Many readers of the list will know who I am, but for those who don't let me start by just mentioning that I'm the lead developer and designer of Ardour, an open source GPL'ed DAW for Linux, OS X and Windows, and also the original author of JACK, a cross-platform API for low latency, realtime audio and MIDI, including inter-application and network routing.
Over in Ardour-land, we've wrestled for a couple of years now with less
than ideal support for OS X and are just finally beginning to resolve
many/most of the areas where we were falling down.
But there's an area where we've really run into a brick wall, despite the
extremely deep and amazingly talented pool of people we have as developers,
people who know *nix operating systems inside out and upside down.

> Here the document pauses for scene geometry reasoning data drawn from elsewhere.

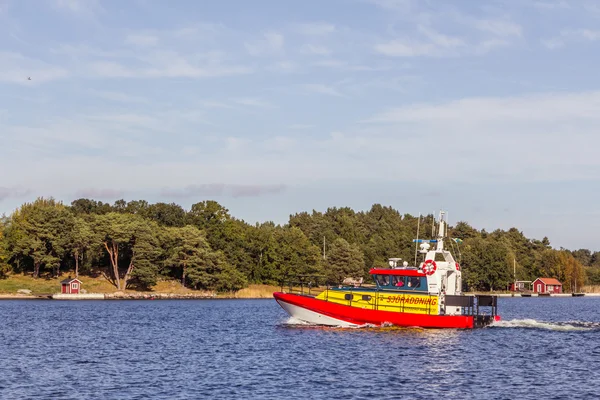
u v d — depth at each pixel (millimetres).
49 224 165125
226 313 102062
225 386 39844
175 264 164375
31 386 40031
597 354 53438
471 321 64500
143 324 81375
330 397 37000
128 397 37000
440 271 63188
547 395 37938
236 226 188625
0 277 164625
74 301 143375
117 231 160750
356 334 62000
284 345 56438
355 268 182500
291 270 182000
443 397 37281
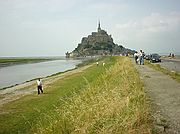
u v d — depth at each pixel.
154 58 66.06
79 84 36.47
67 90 33.00
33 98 31.20
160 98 14.64
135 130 9.00
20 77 70.56
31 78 66.06
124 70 25.88
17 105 27.53
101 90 16.75
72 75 57.75
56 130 10.80
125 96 13.15
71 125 10.55
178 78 24.16
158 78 24.81
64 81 46.66
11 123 20.17
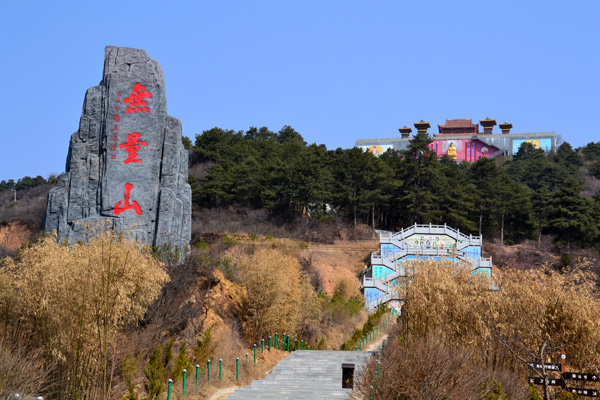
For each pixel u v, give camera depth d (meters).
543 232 71.50
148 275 19.91
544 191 72.25
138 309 20.02
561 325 22.09
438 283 23.38
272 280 28.66
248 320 28.41
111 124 33.19
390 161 80.94
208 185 66.44
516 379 20.94
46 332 18.09
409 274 24.94
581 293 22.88
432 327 22.84
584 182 96.31
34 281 18.64
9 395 14.72
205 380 22.12
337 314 40.91
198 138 80.69
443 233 54.97
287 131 98.81
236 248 48.88
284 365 26.50
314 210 67.81
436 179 70.88
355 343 35.06
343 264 57.06
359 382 19.95
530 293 22.59
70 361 17.31
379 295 48.78
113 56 34.06
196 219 61.91
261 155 78.56
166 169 33.84
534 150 112.75
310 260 52.47
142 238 32.06
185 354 21.64
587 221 67.88
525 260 63.50
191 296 26.56
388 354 20.14
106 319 16.84
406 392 17.44
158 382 18.33
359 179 69.00
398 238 54.97
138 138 33.25
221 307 28.12
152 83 33.97
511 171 98.81
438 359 17.89
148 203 32.81
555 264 61.53
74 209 32.62
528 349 21.72
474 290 23.88
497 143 120.44
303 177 64.62
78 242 23.48
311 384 23.27
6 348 16.52
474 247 54.09
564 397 17.77
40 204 60.09
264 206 66.06
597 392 17.77
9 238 52.19
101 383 17.80
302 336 35.41
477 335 22.81
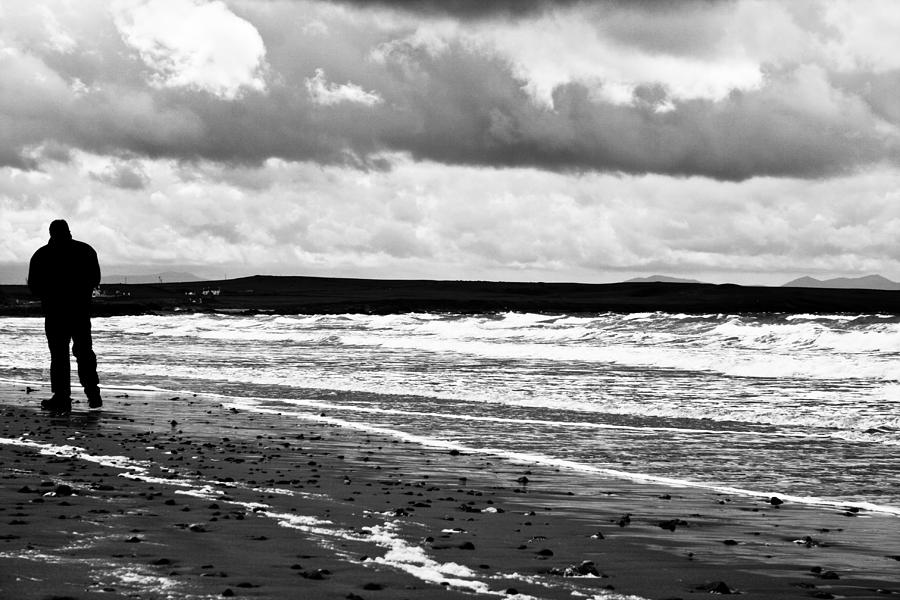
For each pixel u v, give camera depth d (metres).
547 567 5.67
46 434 12.62
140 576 4.73
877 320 44.22
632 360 29.64
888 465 11.16
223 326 69.12
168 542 5.73
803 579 5.58
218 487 8.48
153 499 7.48
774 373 24.22
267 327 66.69
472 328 56.06
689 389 20.56
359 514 7.37
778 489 9.56
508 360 31.28
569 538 6.75
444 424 14.94
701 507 8.45
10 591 4.32
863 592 5.26
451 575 5.25
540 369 26.94
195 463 10.22
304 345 44.19
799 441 13.15
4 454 10.34
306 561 5.34
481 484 9.55
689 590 5.17
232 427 14.12
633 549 6.41
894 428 14.41
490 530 6.95
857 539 7.04
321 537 6.20
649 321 51.94
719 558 6.18
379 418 15.70
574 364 28.97
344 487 8.99
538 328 52.91
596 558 6.04
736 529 7.38
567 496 8.93
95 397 16.53
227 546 5.70
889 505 8.71
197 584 4.61
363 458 11.25
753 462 11.34
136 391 20.42
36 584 4.48
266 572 4.98
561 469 10.73
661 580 5.43
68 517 6.45
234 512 7.04
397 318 71.69
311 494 8.40
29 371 25.69
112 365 29.36
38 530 5.93
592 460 11.45
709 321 49.97
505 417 15.87
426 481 9.65
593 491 9.27
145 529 6.13
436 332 53.91
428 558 5.73
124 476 8.87
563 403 18.05
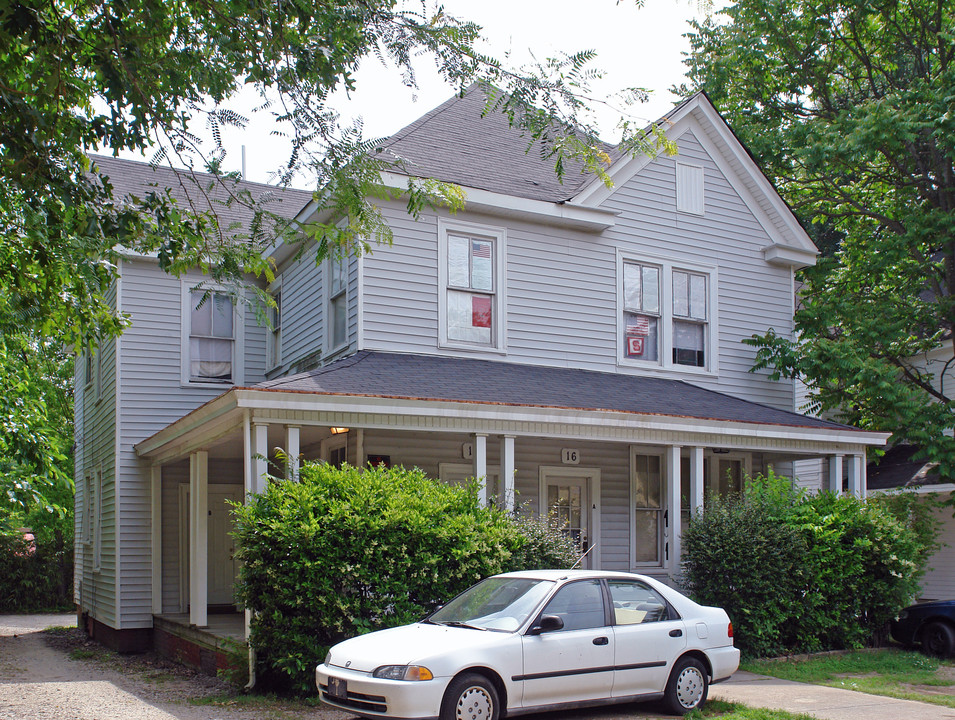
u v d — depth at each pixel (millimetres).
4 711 10438
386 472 11461
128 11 7945
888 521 14438
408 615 10094
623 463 16359
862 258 22906
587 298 16219
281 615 9828
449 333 14844
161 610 16906
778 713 8914
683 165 17672
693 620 9172
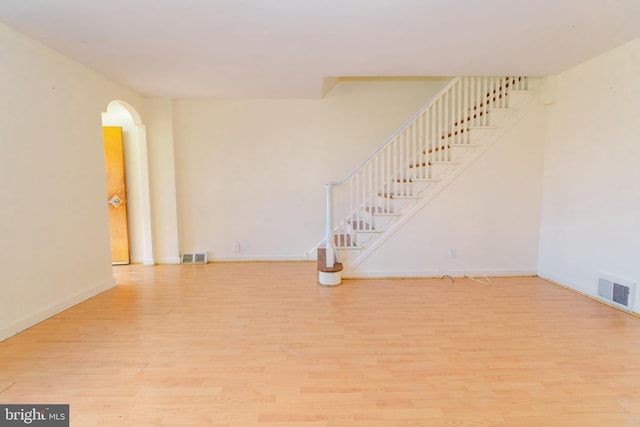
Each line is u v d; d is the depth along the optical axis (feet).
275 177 16.15
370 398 5.85
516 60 10.61
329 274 12.26
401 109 16.03
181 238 16.15
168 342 7.94
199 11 7.27
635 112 9.28
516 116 12.73
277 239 16.43
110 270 12.21
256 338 8.15
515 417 5.36
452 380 6.37
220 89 13.78
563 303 10.37
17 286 8.44
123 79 12.26
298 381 6.36
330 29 8.21
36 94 8.97
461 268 13.37
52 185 9.54
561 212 12.11
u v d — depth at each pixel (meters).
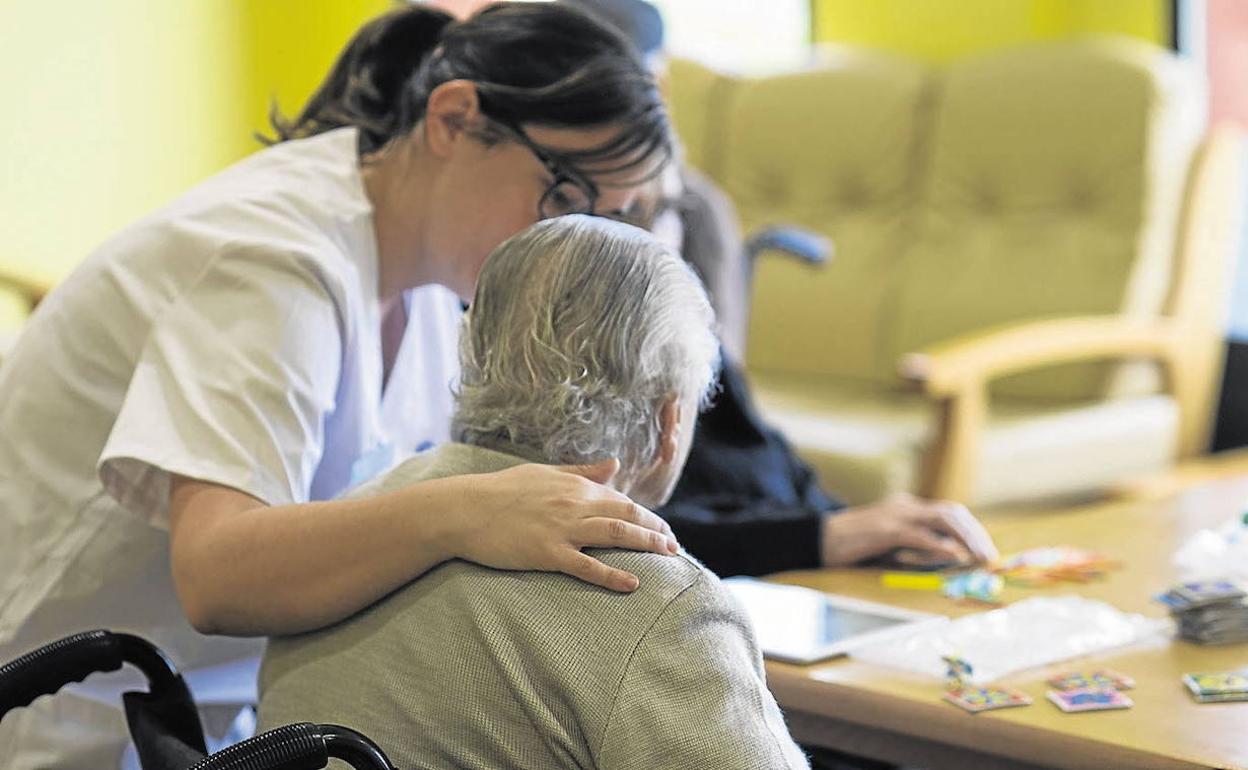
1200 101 3.65
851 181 4.04
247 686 1.66
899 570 1.78
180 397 1.31
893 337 3.91
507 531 1.10
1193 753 1.20
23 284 3.36
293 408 1.33
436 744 1.08
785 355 4.08
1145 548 1.84
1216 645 1.47
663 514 1.84
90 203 3.86
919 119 3.95
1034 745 1.26
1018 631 1.50
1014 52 3.83
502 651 1.07
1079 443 3.34
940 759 1.34
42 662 1.23
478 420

That area is: getting acceptable disk I/O bandwidth on OS X when reading
many files. For comparison: we can easily handle 1024 tracks on a single
spinning disk on Linux. We can get close to similar performance on Windows.
We can even (gasp!) get in the same ballpark on Windows running as a guest
OS on OS X (i.e. the entire Windows filesystem is just one file from OS X's
perspective).
But on OS X itself, we are unable to get consistent, reliable performance
when reading many files at once. Our code is, of course, entirely
cross-platform, and so we are not using any Apple specific APIs (or
Linux-specific or Windows-specific). The same code works well for recording
(writing) files (though OS X does still perform worse than other platforms).
We've used various dtrace-based tools to try to analyse what is going on:
these only confirmed for us that we have a problem, but provided no
insights into what.
Things became so inexplicable that we decided to break out the problem from
Ardour itself and write a small test application that would let us easily
collect data from many different systems. We've now tested on the order of
a half-dozen different OS X systems, and they all show the same basic bad
behaviour:
* heavy dependence of sustained streaming bandwidth on the number of
files being read
(i.e. sustained streaming bandwidth is high when reading 10
files, but can be very low
when reading 128 files; This dependence is low on Windows
and non-existent
on Linux)
* periodic drops of sustained streaming bandwidth of as much a factor
of 50, which can
last for several seconds (e.g a disk that can peak at 100MB/sec
fails to deliver
better than 5MB/sec for a noticeable period).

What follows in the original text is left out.